IBM research and Columbia University TRECVID-2013 Multimedia Event Detection (MED), Multimedia Event Recounting (MER), Surveillance event detection (SED), and semantic indexing (SIN) systems
Abstract
For this year’s TRECVID Multimedia Event Detection task [11], our team studied a semantic approach to video retrieval. We constructed a faceted taxonomy of 1313 visual concepts (including attributes and dynamic action concepts) and 85 audio concepts. Event search was performed via keyword search with a human user in-the-loop. Our submitted runs included Pre-Specified and Ad-Hoc event collections. For each collection, we submitted 3 exemplar conditions: 0, 10, and 100 exemplars. For each exemplar condition, we also submitted 3 types of semantic modality retrieval results: visual only, audio only, and combined.
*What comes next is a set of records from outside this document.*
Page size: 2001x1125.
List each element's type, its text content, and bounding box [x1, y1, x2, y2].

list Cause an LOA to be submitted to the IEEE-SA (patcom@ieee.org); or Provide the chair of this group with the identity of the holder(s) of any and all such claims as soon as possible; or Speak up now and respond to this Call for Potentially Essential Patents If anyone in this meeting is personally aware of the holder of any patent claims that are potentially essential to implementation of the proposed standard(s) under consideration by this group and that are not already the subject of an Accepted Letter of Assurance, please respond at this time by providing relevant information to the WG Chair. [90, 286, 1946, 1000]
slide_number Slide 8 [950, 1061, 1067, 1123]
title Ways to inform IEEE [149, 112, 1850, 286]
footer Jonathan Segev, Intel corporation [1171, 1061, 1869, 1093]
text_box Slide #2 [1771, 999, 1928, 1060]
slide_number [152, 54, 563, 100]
The current IBM-Columbia MER system exploits nine observations about human cognition, language, and visual perception in order to produce an effective video recounting of an event. It designed and tuned algorithms that both locate a minimal persuasive video segment, and script a minimal verbal collection of concepts, in order to convince an analyst that the MED decision was correct. With little loss of descriptive clarity. the system achieved the highest speed-up ratio amongst the ten teams competing in the NIST MER evaluation. For SED, we seek to explore temporal dependencies between events for enhancing both evaluation tasks, i.e automatic event detection (retrospective) and interactive event detection with human in the loop (interactive). Our retrospective system is based on a joint-segmentation-detection framework integrated with temporal event modeling while the interactive system performs risk analysis to guide the end user for effective verification. We achieve better results on the retrospective and interactive tasks than last year. For SIN, we submitted 4 full concept detection runs, and 2 concept pair runs. In the first 3 concept detection runs, we changed our data sampling strategy between using balanced bags via majority undersampling for ensemble fusion learning, balanced bags via minority oversampling, and unbalanced bags. For the 4th run we used a rank normalized fusion of the first 3 runs. Concept pair runs consisted of the sum of individual concept classifiers with and without sigmoid normalization of the dataset.